専任媒介と一般媒介の違い

専任媒介と一般媒介の違い

不動産を高く売るためには、どのように売り出すかが決め手となります。
多くの場合、不動産の売却には仲介する不動産会社と契約して売却を進めますが、このとき「専任媒介」と「一般媒介」という2種類のパターンがあります。

少しでも高く売るためには、どちらの方法が有効なのでしょうか。
気になる2つの違いとメリットについて、ご紹介します。

専任媒介契約とは

「専任媒介契約」というのは、売主が依頼した一社のみと契約することをいいます。
他の業者に重ねて依頼することはできません。
細かく分けると、専任媒介契約と専属専任媒介契約という2つがあります。

「専任媒介契約」の良いところは、他の業者が介在しないため、物件が売れればその利益は丸ごと利益になるというところ。
依頼された業者は利益を見込んで、積極的に宣伝を行ったり、強い責任感をもって営業活動できるというメリットがあります。

デメリットとしては、依頼した業者の質が悪かったり、営業能力が低かったりすると、売却に時間がかかったり、上手くいかないというリスクがあります。
ただし、契約する前にじっくりと業者の能力を見極めておくことで、対策が可能です。

一般媒介契約とは

「一般媒介契約」というのは、複数の仲介業者に売却活動を依頼できる契約です。
多くの業者に扱ってもらえると売却しやすいのでは、と思うかもしれません。
しかしこの契約形式を取ると、他の業者にもそれが分かる仕組みになっていて、物件は誰でも取り扱いが可能になります。

依頼された業者にとってみると、売却できるかどうかは他の業者との競争になりますし、自社だけに依頼された物件と比べると宣伝スペースなども小さくなります。
売主には安心なように思える「一般媒介契約」ですが、業者にとっては利益率が悪くなり、モチベーションが低くなるというデメリットもあります。

高く売るためにはどちらの契約形態が良いか

正直なところ、一概にどちらが良いとは言い切れません。
とにかくスピーディーに売却したい場合には、「一般媒介契約」で短時間により多くの人の目に留まるよう宣伝するのが効果的かもしれません。
大切な物件だから時間がかかってもより良い買主を見つけたいという人には、「専任媒介契約」の方が安心だといえます。

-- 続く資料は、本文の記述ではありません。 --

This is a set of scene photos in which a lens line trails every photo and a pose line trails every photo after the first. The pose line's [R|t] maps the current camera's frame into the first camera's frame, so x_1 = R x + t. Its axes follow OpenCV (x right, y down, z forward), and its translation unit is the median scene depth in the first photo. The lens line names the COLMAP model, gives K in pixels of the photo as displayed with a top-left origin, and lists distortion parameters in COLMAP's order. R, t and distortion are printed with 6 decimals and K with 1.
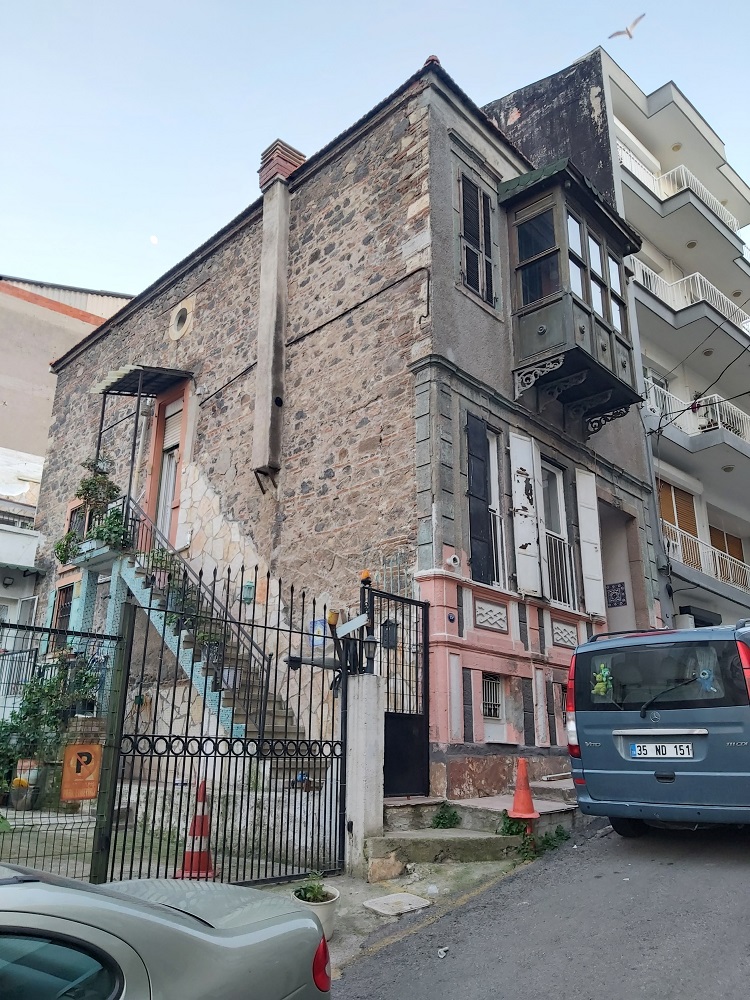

ただし、大手だからという理由で依頼する業者を選んだり、複数に依頼すれば安心だという理由で「一般媒介契約」を選んだりすることはおすすめできません。
まずは、自分がどのように売りたいか、売却の流れやかかる時間の目標をしっかり立ててみましょう。
そして、依頼する業者を選ぶ時は、宣伝方法や営業活動の仕方、営業マンの知識の豊富さなど、実際に依頼したらどのように売ってくれるのか聞いて確認しましょう。
すぐに答えられない業者は、あまりおすすめできません。

できれば、会社の得意分野についても調べておきましょう。
戸建の売却が得意なところ、マンションの売却に実績のあるところなど、業者によって特色が違います。
売主のニーズと会社の強みがマッチしたときこそ、物件はより高くスムーズに売却できるのです。